Figure B-8: Files and folders needed on the CD for a paperless report
Most of the files and folders have been thoroughly discussed thus far. The HTML documents are simply the various reports you have been editing and are described in Table B-1. The EnCaseReport folder contains the EnCase web-based report. The images folder contains the various images needed to display the container report. The _vti_cnf and _vti_pvt folders contain metadata used by FrontPage. You need them, but they are best left alone. There are two files in the root of the CD needed for the CD to autorun when inserted: autorun.exe and autorun.inf. You need not do anything with them other than make sure they are present. They work in unison to open your CD, launching the file index.htm when the CD autoruns.

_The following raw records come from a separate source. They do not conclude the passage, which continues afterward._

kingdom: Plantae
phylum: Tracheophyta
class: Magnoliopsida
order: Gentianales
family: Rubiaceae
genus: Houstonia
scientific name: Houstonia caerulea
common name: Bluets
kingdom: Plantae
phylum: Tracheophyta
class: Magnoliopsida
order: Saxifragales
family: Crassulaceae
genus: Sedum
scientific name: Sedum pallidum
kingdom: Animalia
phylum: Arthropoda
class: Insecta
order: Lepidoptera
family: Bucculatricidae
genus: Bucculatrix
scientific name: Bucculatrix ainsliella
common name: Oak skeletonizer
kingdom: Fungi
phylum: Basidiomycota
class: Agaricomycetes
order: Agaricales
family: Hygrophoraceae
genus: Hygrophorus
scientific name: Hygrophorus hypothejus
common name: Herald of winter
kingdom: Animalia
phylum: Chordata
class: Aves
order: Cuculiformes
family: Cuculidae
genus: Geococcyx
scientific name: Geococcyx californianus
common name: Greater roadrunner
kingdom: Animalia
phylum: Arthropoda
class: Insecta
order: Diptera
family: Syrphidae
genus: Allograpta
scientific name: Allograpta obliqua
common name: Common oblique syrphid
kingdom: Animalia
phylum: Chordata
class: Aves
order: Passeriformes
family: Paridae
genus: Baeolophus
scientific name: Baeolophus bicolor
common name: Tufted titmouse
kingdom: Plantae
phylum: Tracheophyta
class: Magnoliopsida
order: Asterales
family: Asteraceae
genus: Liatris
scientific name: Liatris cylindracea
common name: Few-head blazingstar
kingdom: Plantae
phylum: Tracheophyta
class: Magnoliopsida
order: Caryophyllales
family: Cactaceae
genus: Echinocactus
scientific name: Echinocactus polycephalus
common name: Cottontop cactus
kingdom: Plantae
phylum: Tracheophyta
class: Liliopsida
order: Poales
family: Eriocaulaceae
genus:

At this point, once you finish burning your CD or DVD, your paperless report is complete. It is advisable to burn one CD or DVD and test it thoroughly before continuing. When you are satisfied, burn as many copies as are needed. If your reader’s machine is configured to allow CDs or DVDs to autorun, they need only to insert the media and start following links. For those whose autorun capability has been disabled, they will need to know on which file to click to run your report. For those readers, I simply affix a label to the CD case advising to click the file index.htm to begin the report if it doesn’t autorun.
The entire set of files and folders shown in Figure B-8, which are about to be burned to a CD by Nero Express, are included on the publisher’s website for this book in the folder CD Container Report. If you burn those folders to a CD, you will have the paperless report that I just showed how to create in this appendix. You can read it, see how it works, and get ideas for your own paperless reports. Best of all, you can use it as a template with just a few minor adjustments. Once you start submitting paperless reports of this caliber, your readers will prefer them, as will you.